- Consumer
Recent Developments
You can swap real estate and other assets tax free. It’s called a
tax deferred like kind exchange
under Code Section 1031. 1031 provides mandatory nontaxable exchange treatment
if the requirements of the statute are satisfied: (1) The form of the transaction
is a sale or exchange; (2) Both the property transferred and the property
received are held either for productive use in a trade or business or for
investment; and (3) The property transferred and received is like-kind
property. A special rule is provided if the exchange is between related
parties. Related parties include family members, limited liability companies in
which the same individual owns more than 50% of the interests, etc. 267(b),
707(b)(1). If you exchange like-kind property with a related party, and either
of you transfers the property received in the exchange within two years, the
tax deferral of 1031 will be forfeited, and gain will have to be recognized. IRC
Sec. 1031(f). This result won’t be triggered by death, as a result of a compulsory
conversion, or if you can convince the IRS that the exchange and later
disposition of the like-kind property were not intended to avoid tax.

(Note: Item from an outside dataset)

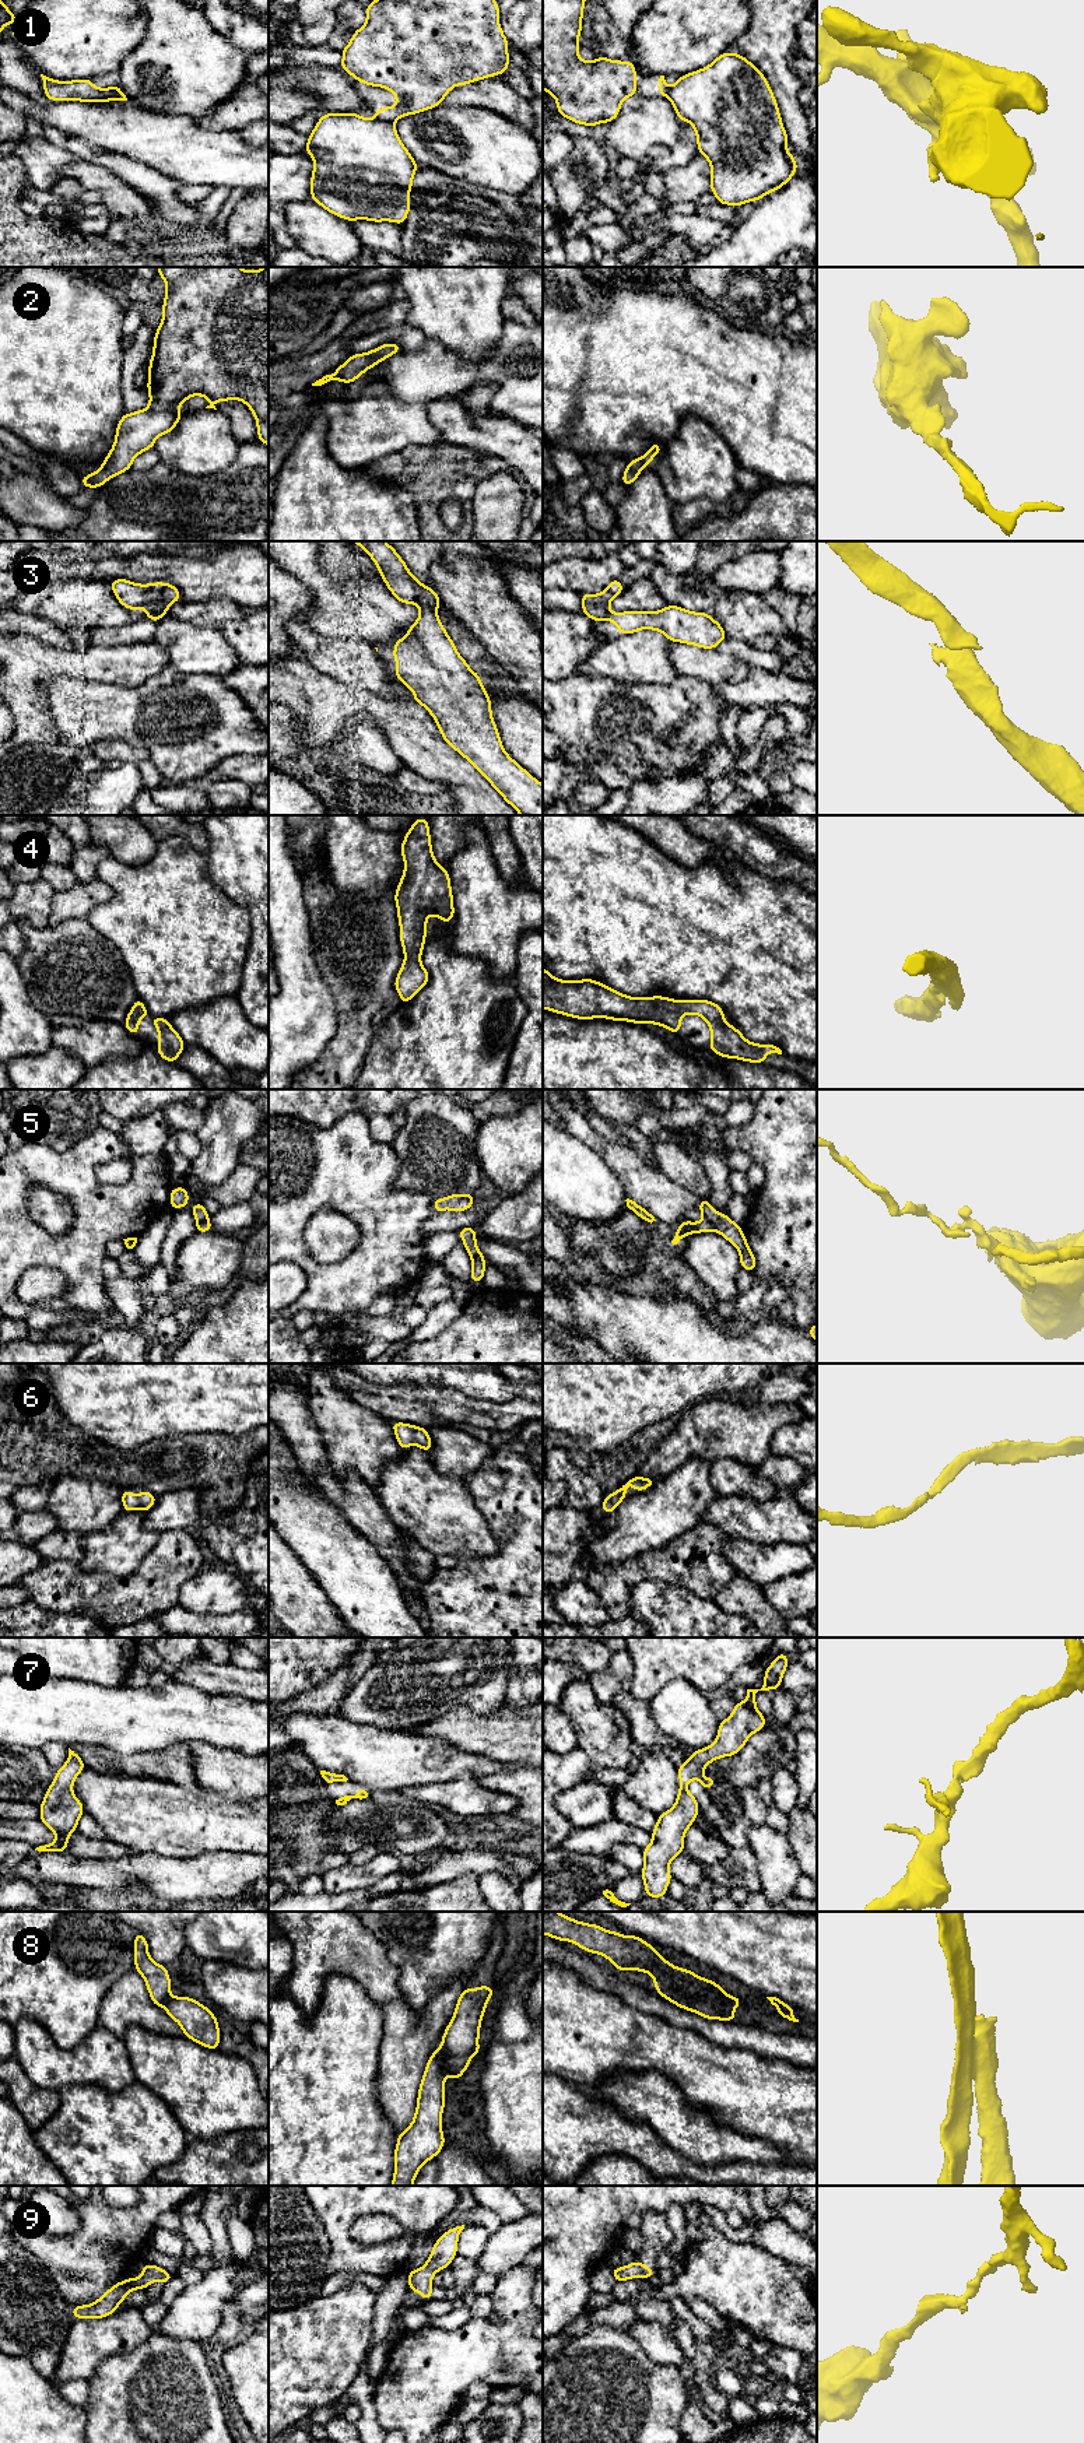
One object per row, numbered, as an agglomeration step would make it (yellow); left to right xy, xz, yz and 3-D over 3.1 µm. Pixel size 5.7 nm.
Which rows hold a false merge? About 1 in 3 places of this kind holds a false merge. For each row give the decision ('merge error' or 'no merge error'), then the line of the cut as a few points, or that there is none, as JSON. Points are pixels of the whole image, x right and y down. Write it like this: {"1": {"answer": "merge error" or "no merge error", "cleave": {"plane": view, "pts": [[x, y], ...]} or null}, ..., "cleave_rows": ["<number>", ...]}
{"1": {"answer": "merge error", "cleave": {"plane": "xz", "pts": [[378, 118], [393, 122]]}}, "2": {"answer": "no merge error", "cleave": null}, "3": {"answer": "merge error", "cleave": {"plane": "xz", "pts": [[420, 607], [432, 607], [435, 610]]}}, "4": {"answer": "no merge error", "cleave": null}, "5": {"answer": "merge error", "cleave": {"plane": "yz", "pts": [[704, 1217], [715, 1229]]}}, "6": {"answer": "no merge error", "cleave": null}, "7": {"answer": "no merge error", "cleave": null}, "8": {"answer": "merge error", "cleave": {"plane": "yz", "pts": [[655, 1983], [663, 1983], [683, 1994], [708, 1997], [733, 2011]]}}, "9": {"answer": "no merge error", "cleave": null}, "cleave_rows": ["1", "3", "5", "8"]}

In a
recent private letter ruling the IRS held that the taxpayer’s exchange of 1/3rd
of property A for his brother’s and niece’s (she was the sole beneficiary of a
deceased sibling’s trust) 2/3rds interests in property B was not done to avoid
tax. The fact that one of the properties was sold to the city in which it was
located within 2 years did not imply a tax avoidance motive. The tax deferral
of Code Section 1031 was not tainted. The brother was the trustee of a trust of
which the niece was a beneficiary. A trustee and a beneficiary are related
parties for this test. However, the IRS noted that had the property been
distributed to the niece on the trust’s termination, the brother and she would
not have been related parties since there would have been no
trustee/beneficiary relationship.
Finally, a transaction involving an exchange of undivided interests in
different properties that results in each taxpayer holding either an entire
interest in a single property or a larger undivided interest in any of such properties, is generally
not viewed as a tax avoidance motive.